**The problem:**
Retype the material exactly, from its start down to and including the line that contains "ação de aves. Eles englobam espécies a nível".

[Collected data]
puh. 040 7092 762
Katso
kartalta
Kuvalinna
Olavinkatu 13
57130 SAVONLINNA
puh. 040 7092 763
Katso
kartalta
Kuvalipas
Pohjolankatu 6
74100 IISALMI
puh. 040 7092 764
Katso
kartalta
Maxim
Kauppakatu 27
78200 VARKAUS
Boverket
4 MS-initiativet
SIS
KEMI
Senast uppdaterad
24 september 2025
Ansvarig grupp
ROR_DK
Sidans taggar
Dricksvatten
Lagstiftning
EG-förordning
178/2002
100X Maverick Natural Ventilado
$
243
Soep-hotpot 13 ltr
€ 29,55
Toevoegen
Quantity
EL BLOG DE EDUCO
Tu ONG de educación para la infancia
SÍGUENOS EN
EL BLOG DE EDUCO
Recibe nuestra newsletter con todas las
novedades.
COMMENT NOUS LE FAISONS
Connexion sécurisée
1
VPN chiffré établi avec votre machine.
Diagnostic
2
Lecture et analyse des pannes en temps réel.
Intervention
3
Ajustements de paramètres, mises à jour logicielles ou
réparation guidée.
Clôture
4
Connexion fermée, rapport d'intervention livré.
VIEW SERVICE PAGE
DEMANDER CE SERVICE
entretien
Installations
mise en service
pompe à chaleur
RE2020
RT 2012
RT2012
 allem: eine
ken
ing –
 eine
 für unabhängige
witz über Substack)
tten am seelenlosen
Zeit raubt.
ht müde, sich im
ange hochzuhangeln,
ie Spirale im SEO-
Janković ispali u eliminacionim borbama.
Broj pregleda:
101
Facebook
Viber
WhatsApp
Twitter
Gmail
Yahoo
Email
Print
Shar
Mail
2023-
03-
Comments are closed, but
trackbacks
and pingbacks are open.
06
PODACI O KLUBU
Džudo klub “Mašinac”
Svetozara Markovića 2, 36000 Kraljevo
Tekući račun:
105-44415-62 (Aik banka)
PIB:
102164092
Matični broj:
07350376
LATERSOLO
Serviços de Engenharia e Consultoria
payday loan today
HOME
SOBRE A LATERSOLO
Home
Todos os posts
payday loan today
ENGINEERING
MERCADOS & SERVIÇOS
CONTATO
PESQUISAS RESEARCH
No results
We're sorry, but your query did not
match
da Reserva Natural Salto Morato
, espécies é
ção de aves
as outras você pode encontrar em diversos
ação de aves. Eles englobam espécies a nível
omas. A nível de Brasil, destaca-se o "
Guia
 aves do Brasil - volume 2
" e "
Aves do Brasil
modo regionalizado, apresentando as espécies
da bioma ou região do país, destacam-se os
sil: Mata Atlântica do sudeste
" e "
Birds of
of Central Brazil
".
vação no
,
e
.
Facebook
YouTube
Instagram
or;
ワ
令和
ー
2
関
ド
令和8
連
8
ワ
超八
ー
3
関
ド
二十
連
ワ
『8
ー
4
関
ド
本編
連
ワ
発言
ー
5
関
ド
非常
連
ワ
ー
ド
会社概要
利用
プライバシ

**Reply to the task:**
puh. 040 7092 762
Katso
kartalta
Kuvalinna
Olavinkatu 13
57130 SAVONLINNA
puh. 040 7092 763
Katso
kartalta
Kuvalipas
Pohjolankatu 6
74100 IISALMI
puh. 040 7092 764
Katso
kartalta
Maxim
Kauppakatu 27
78200 VARKAUS
Boverket
4 MS-initiativet
SIS
KEMI
Senast uppdaterad
24 september 2025
Ansvarig grupp
ROR_DK
Sidans taggar
Dricksvatten
Lagstiftning
EG-förordning
178/2002
100X Maverick Natural Ventilado
$
243
Soep-hotpot 13 ltr
€ 29,55
Toevoegen
Quantity
EL BLOG DE EDUCO
Tu ONG de educación para la infancia
SÍGUENOS EN
EL BLOG DE EDUCO
Recibe nuestra newsletter con todas las
novedades.
COMMENT NOUS LE FAISONS
Connexion sécurisée
1
VPN chiffré établi avec votre machine.
Diagnostic
2
Lecture et analyse des pannes en temps réel.
Intervention
3
Ajustements de paramètres, mises à jour logicielles ou
réparation guidée.
Clôture
4
Connexion fermée, rapport d'intervention livré.
VIEW SERVICE PAGE
DEMANDER CE SERVICE
entretien
Installations
mise en service
pompe à chaleur
RE2020
RT 2012
RT2012
 allem: eine
ken
ing –
 eine
 für unabhängige
witz über Substack)
tten am seelenlosen
Zeit raubt.
ht müde, sich im
ange hochzuhangeln,
ie Spirale im SEO-
Janković ispali u eliminacionim borbama.
Broj pregleda:
101
Facebook
Viber
WhatsApp
Twitter
Gmail
Yahoo
Email
Print
Shar
Mail
2023-
03-
Comments are closed, but
trackbacks
and pingbacks are open.
06
PODACI O KLUBU
Džudo klub “Mašinac”
Svetozara Markovića 2, 36000 Kraljevo
Tekući račun:
105-44415-62 (Aik banka)
PIB:
102164092
Matični broj:
07350376
LATERSOLO
Serviços de Engenharia e Consultoria
payday loan today
HOME
SOBRE A LATERSOLO
Home
Todos os posts
payday loan today
ENGINEERING
MERCADOS & SERVIÇOS
CONTATO
PESQUISAS RESEARCH
No results
We're sorry, but your query did not
match
da Reserva Natural Salto Morato
, espécies é
ção de aves
as outras você pode encontrar em diversos
ação de aves. Eles englobam espécies a nível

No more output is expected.